#### TEXT SHOWN

Development happens at github and bitbucket:
The main issue tracker is at github.
Feel free to submit ideas, bugs, pull requests (git or hg) or regular patches.
Make sure tox is installed and run
$ tox
from the source checkout. Tests should pass under python 2.6, 2.7, 3.2 and 3.3.
Note
At the moment of writing the latest pip release (1.1) does not support Python 3.3; in order to run tox tests under Python 3.3 find the "virtualenv_support" directory in site-packages (of the env you run tox from) and place an sdist zip/tarball of the newer pip (from github) there.
$ tox -c tox-bench.ini
runs benchmarks.
If you've changed anything in the source code then make sure cython is installed and run
$ update_c.sh
before each tox
command.
Please note that benchmarks are not included in the release tar.gz's because benchmark data is large and this saves a lot of bandwidth; use source checkouts from github or bitbucket for the benchmarks.

########
#### DATA BELOW

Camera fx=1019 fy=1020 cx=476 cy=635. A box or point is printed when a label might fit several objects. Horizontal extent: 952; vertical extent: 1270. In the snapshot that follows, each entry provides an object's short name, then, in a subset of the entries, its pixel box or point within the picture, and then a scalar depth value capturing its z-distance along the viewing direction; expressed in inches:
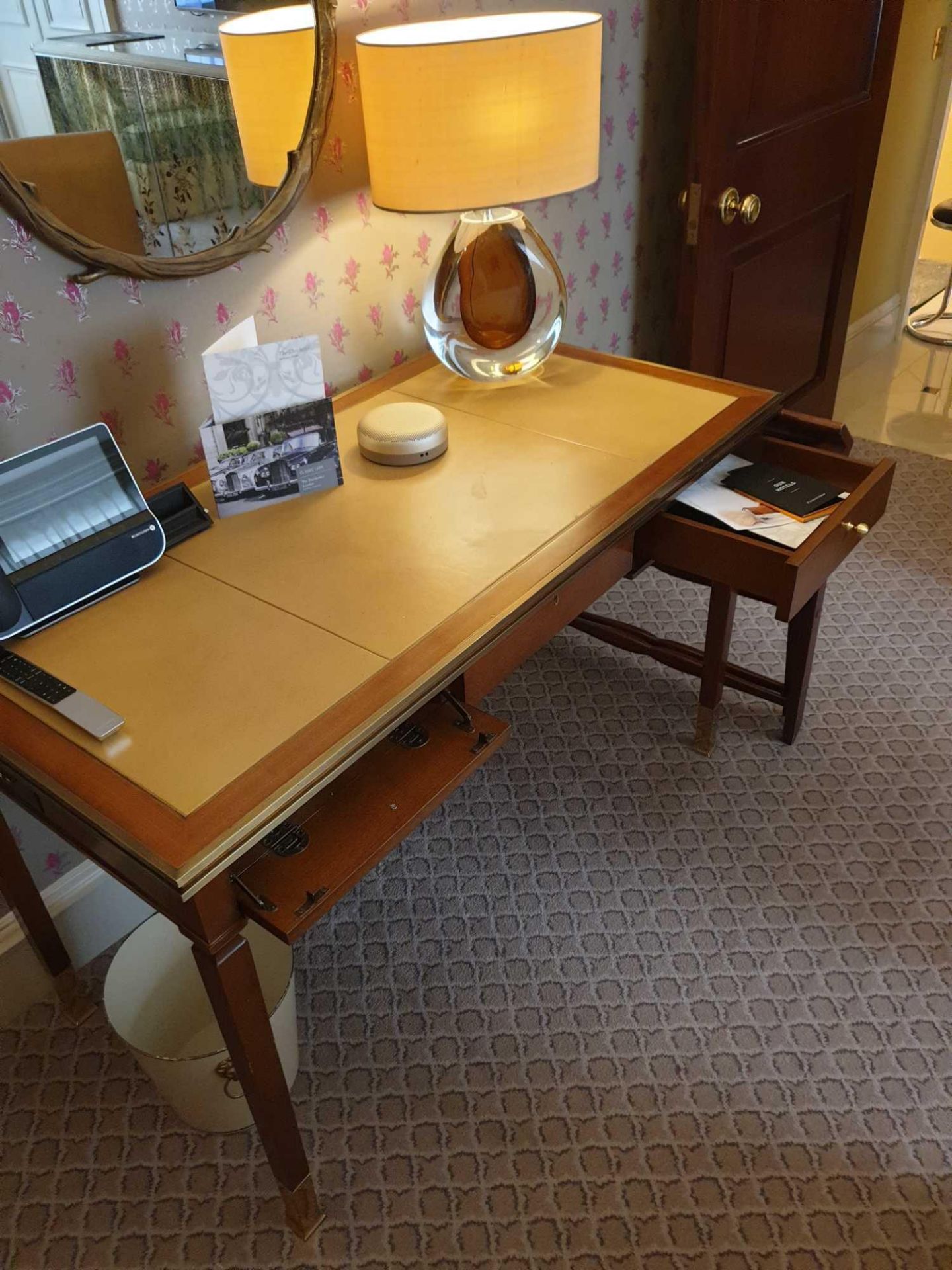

########

■ **WORK ITEM**: Could you transcribe the development notes, starting with "Make sure tox" and going on through "for the benchmarks."? The material comes from a different source than the development notes.

■ **OUTPUT OF THE TASK**:
Make sure tox is installed and run
$ tox
from the source checkout. Tests should pass under python 2.6, 2.7, 3.2 and 3.3.
Note
At the moment of writing the latest pip release (1.1) does not support Python 3.3; in order to run tox tests under Python 3.3 find the "virtualenv_support" directory in site-packages (of the env you run tox from) and place an sdist zip/tarball of the newer pip (from github) there.
$ tox -c tox-bench.ini
runs benchmarks.
If you've changed anything in the source code then make sure cython is installed and run
$ update_c.sh
before each tox
command.
Please note that benchmarks are not included in the release tar.gz's because benchmark data is large and this saves a lot of bandwidth; use source checkouts from github or bitbucket for the benchmarks.